Meski begitu, penularan penyakit TBC tidak semudah penyebaran flu maupun batuk. Melansir dari Alodokter, proses penularan bakteri TBC memerlukan kontak yang cukup dekat dan lama dengan penderita. Contohnya seperti tinggal atau kerja bersama dan sering melakukan interaksi dalam kesehariannya.
Tidak hanya itu saja, Anda juga perlu memperhatikan faktor risiko seseorang bisa terkena TBC. Terdapat beberapa kelompok orang dinilai lebih mudah tertular penyakit TBC, di antaranya:
- Perokok aktif
- Orang dengan sistem kekebalan tubuh lemah. Misalnya bayi, anak-anak, lansia, penderita HIV/AIDS, penderita diabetes, kanker hingga penderita gagal ginjal stadium akhir
- Orang yang tengah menjalani pengobatan dan dapat melemahkan sistem kekebalan tubuh. Misalnya, kemoterapi
- Orang yang sedang mengonsumsi obat imunosupresan. Seperti penderita kanker, lupus, rheumatoid arthritis serta penyakit Crohn
- Orang dengan gaya hidup buruk. Contohnya, menyalahgunakan narkoba ataupun mengonsumsi alkohol
- Orang yang tinggal bersama penderita TBC
- Petugas medis yang merawat pasien TBC
- Orang yang tinggal atau bekerja di lingkungan berisiko tinggi. Seperti panti jompo ataupun tempat penampungan tunawisma
- Orang yang tinggal di pemukiman padat penduduk dan kumuh
Cara Mengatasi dan Mencegah TBC

Pengobatan TBC memerlukan waktu dan konsistensi. Penderita harus meminum obat sesuai resep dokter dan menyelesaikan pengobatan hingga tuntas. Jangan pernah menghentikan pengobatan sebelum waktunya, karena dapat menyebabkan resistensi obat dan memperparah penyakit. Pengobatan yang tepat dan tuntas sangat penting untuk mencegah penularan dan menyembuhkan penyakit.
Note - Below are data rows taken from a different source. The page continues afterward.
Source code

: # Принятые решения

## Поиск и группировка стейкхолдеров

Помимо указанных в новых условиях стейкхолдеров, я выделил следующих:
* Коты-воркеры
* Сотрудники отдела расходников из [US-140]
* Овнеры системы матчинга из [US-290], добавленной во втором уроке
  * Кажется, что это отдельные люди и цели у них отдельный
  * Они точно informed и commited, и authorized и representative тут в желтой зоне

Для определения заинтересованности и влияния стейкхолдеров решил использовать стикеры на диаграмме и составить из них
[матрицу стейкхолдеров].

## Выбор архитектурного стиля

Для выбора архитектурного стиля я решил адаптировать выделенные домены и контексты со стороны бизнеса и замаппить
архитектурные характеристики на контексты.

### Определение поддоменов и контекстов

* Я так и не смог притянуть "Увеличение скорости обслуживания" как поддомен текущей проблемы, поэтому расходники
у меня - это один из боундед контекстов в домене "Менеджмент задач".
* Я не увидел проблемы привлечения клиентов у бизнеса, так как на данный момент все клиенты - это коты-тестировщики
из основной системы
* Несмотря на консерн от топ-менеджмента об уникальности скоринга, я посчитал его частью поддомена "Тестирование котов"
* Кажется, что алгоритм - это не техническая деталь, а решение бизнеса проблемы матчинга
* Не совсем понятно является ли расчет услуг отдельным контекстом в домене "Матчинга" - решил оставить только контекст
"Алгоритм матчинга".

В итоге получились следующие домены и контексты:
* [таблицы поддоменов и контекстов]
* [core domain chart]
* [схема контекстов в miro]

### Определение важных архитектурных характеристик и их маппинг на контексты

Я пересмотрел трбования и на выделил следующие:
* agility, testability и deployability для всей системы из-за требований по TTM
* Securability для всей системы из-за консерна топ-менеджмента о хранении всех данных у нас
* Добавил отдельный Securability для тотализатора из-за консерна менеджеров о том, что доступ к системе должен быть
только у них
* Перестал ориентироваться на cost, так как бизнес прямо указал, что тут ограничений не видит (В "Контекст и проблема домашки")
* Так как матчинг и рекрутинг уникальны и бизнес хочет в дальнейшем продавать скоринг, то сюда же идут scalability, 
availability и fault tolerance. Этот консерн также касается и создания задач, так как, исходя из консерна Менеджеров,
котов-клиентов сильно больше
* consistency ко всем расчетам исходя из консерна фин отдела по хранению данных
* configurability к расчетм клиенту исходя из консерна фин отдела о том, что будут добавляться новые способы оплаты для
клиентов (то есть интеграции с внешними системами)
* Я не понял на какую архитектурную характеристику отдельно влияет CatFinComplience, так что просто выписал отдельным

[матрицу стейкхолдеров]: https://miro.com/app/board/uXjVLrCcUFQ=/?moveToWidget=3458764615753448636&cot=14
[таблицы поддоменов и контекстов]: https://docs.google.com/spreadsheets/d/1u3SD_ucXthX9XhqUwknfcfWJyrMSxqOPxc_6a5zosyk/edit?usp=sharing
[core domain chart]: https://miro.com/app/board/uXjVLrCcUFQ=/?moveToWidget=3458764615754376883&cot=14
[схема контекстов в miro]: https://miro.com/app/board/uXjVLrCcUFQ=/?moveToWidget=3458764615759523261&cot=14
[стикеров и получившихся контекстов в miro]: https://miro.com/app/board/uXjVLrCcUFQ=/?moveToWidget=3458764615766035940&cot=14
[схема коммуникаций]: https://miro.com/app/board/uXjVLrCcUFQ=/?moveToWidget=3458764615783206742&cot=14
Akan tetapi, Anda bisa mencegah untuk tidak terkena penyakit TBC. Terdapat beberapa langkah pencegahan yang dapat dilakukan untuk mencegah terkena penyakit TBC. Berikut di antaranya:
- Vaksinasi BCG: Vaksin BCG diberikan pada bayi untuk meningkatkan kekebalan tubuh terhadap bakteri TBC.
- Menjaga kebersihan lingkungan: Ventilasi yang baik di rumah dan tempat kerja dapat mengurangi risiko penularan.
- Menutup mulut dan hidung saat batuk atau bersin: Hal ini mencegah penyebaran bakteri ke udara.
- Memperkuat daya tahan tubuh: Dengan pola hidup sehat, seperti makan bergizi, istirahat cukup, dan olahraga teratur.
- Deteksi dini: Lakukan pemeriksaan kesehatan secara berkala, terutama jika memiliki faktor risiko.
Dengan meningkatkan kesadaran masyarakat tentang TBC dan menerapkan pencegahan yang tepat, kita dapat bersama-sama mengurangi angka kejadian TBC di Indonesia.
Upaya Pemerintah Menuju Deteksi 90%
Pemerintah Indonesia telah meningkatkan komitmennya dalam penanggulangan TBC melalui berbagai strategi. Salah satu target utama adalah mendeteksi 90% dari total kasus TBC pada tahun 2024. Ini merupakan target yang ambisius, namun sangat penting untuk menekan angka kejadian dan kematian akibat TBC.
Strategi yang dilakukan pemerintah meliputi perbaikan sistem deteksi dan pelaporan, peningkatan akses layanan kesehatan, dan kampanye pencegahan. Peningkatan kualitas layanan kesehatan dan akses terhadap pengobatan sangat penting dalam mencapai target tersebut.
Kolaborasi antar sektor, termasuk sektor kesehatan, pendidikan, dan sosial, juga sangat penting dalam upaya penanggulangan TBC.
Vaksinasi BCG: Benteng Pertahanan Pertama

Vaksinasi BCG (Bacillus Calmette-Guérin) merupakan salah satu upaya pencegahan TBC yang efektif. Vaksin ini diberikan pada bayi baru lahir untuk meningkatkan kekebalan tubuh terhadap bakteri penyebab TBC.
Meskipun vaksinasi BCG tidak memberikan perlindungan 100%, vaksin ini tetap penting dalam mengurangi risiko terkena TBC dan mengurangi keparahan penyakit jika terinfeksi.
Peningkatan cakupan vaksinasi BCG sangat penting dalam upaya pencegahan TBC, terutama pada anak-anak yang rentan terhadap penyakit ini.